Hace unos días, el presidente de la República sancionó la ley que declara el día 20 de Diciembre (con mayúsculas para mí, es un nombre, como la Invasión) como día de duelo nacional. La discusión sobre los motivos de la Invasión y los protagonistas políticos de la misma, no debe empañar la satisfacción de ver que se salda una deuda con nuestra memoria.

No se trata de abusar de ella, como advierte Todorov en su ensayo “Los abusos de la memoria”: se trata de preservar el recuerdo de aquello que nos hicieron para que las nuevas generaciones sepan de dónde venimos, y hacia dónde pueden llevarnos si no tenemos el valor de mirar a los ojos de nuestra Historia.

Entiendo la consigna “Prohibido olvidar”, pero contiene un sesgo autoritario que ni siquiera en algo tan grave como la Invasión debemos permitirnos: el olvido es también un derecho, pero la indiferencia es un síntoma de deterioro moral. La única manera de preservar una memoria sana de nuestro pasado es haciendo pedagogía, enseñando a observar los acontecimientos históricos, reflexionando sobre aquellos días tan oscuros de nuestra historia reciente.

Esta ley no debe ocultar, por otro lado, la deriva absurda y corrupta de este gobierno (ojo con la doñita chiricana, que allí sigue). Lo menos que podían hacer era esto, no tiene ningún mérito, es sólo una operación cosmética de un Ejecutivo en estado crítico. Pero gracias, señores políticos por hacer, por una vez, su trabajo bien hecho.

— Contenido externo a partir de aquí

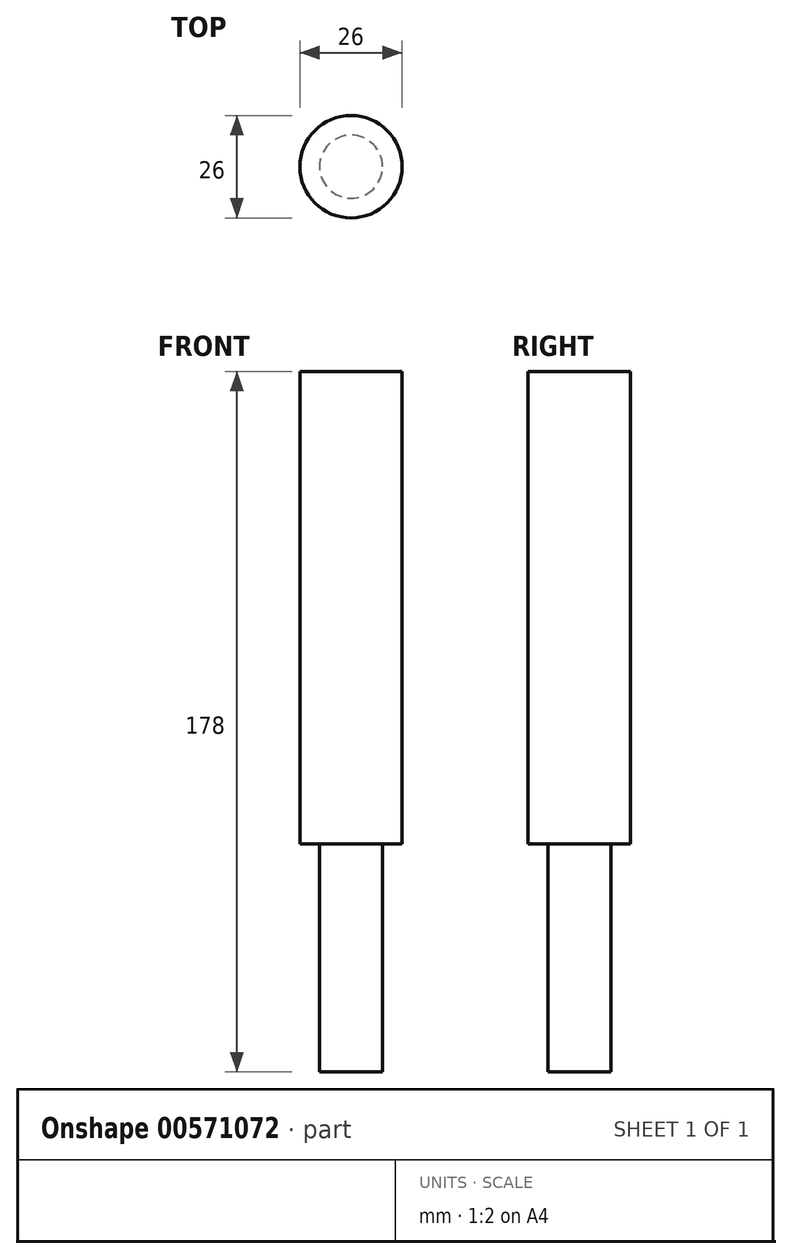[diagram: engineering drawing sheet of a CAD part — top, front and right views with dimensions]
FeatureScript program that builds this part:
annotation { "Feature Type Name" : "Feature", "Feature Type Description" : "" }
export const myFeature = defineFeature(function(context is Context, id is Id, definition is map)
    precondition{}
    {
        {
            var Q0;
            Q0=qCreatedBy(makeId("Top.planeOp"),FACE);
            var sketch = newSketch(context, id + "F0", { "sketchPlane" : qUnion([Q0])});
            skCircle(sketch, "E0", {"center": v(0, 0) * mm, "radius": 13 * mm});
            skCircle(sketch, "E1", {"center": v(0, 0) * mm, "radius": 8 * mm});
            skSolve(sketch);
        }
        {
            var Q0;
            Q0 = qSketchRegion(id + "F0", true);
            var Q1;
            Q1=makeQuery(id+"F0.imprint","IMPRINT",FACE,{"disambiguationData":[TD([[makeQuery(id+"F0.imprint","IMPRINT",EDGE,{"derivedFrom":sQuery(id+"F0.wireOp",EDGE,"E0")}),1.0]])]});
            var Q2;
            Q2=makeQuery(id+"F0.imprint","IMPRINT",FACE,{"disambiguationData":[TD([[makeQuery(id+"F0.imprint","IMPRINT",EDGE,{"derivedFrom":sQuery(id+"F0.wireOp",EDGE,"E1")}),1.0]])]});
            extrude(context, id + "F1", {"entities" : qUnion([Q0, Q1, Q2]), "depth" : 178 * mm, "offsetDistance" : 25 * mm});
        }
        {
            var Q0;
            Q0=makeQuery(id+"F0.imprint","IMPRINT",FACE,{"disambiguationData":[TD([[makeQuery(id+"F0.imprint","IMPRINT",EDGE,{"derivedFrom":sQuery(id+"F0.wireOp",EDGE,"E0")}),1.0]])]});
            extrude(context, id + "F2", {"entities" : qUnion([Q0]), "operationType" : NewBodyOperationType.REMOVE, "depth" : 58 * mm, "offsetDistance" : 25 * mm});
        }
    });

Todos los años, señores profesores de Español y Literatura, pongan a leer a sus alumnos “Aviones dentro de la casa”, pongan a los pelaos a discutir y a reflexionar en esa maravilla de novela corta de Carlos Fong, uno de nuestros grandes escritores contemporáneos. Así haremos pedagogía, enseñaremos a reconocer un buen libro, y sembraremos la semilla del recuerdo de nuestra memoria. Porque la tenemos, sí, no nos olvidemos, si no queremos que vengan a recordarnos como nunca fuimos.